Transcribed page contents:
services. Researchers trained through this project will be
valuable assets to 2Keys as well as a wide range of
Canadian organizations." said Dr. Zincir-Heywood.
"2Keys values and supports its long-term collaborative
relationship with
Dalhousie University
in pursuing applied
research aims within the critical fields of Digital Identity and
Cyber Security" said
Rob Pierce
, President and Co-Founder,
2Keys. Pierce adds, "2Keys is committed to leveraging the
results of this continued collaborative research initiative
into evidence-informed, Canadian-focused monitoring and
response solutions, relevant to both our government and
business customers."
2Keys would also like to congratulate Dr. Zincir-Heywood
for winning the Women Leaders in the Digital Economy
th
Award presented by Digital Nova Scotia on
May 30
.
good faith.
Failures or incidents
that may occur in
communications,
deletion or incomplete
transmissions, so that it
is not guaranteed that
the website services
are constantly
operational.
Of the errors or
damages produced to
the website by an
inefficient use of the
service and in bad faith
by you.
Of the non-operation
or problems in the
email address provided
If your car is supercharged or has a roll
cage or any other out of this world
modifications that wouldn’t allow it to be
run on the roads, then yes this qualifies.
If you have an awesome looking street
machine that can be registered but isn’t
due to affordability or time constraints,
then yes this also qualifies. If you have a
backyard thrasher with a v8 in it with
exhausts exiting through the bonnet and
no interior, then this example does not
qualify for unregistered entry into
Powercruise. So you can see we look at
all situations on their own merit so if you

TO-DO ITEM:
Using the data above, extract exactly the lines from the one that holds "to leveraging the" to the one that holds "Of the non-operation", both ends included, and no others.

WRITTEN SOLUTION:
2Keys. Pierce adds, "2Keys is committed to leveraging the
results of this continued collaborative research initiative
into evidence-informed, Canadian-focused monitoring and
response solutions, relevant to both our government and
business customers."
2Keys would also like to congratulate Dr. Zincir-Heywood
for winning the Women Leaders in the Digital Economy
th
Award presented by Digital Nova Scotia on
May 30
.
good faith.
Failures or incidents
that may occur in
communications,
deletion or incomplete
transmissions, so that it
is not guaranteed that
the website services
are constantly
operational.
Of the errors or
damages produced to
the website by an
inefficient use of the
service and in bad faith
by you.
Of the non-operation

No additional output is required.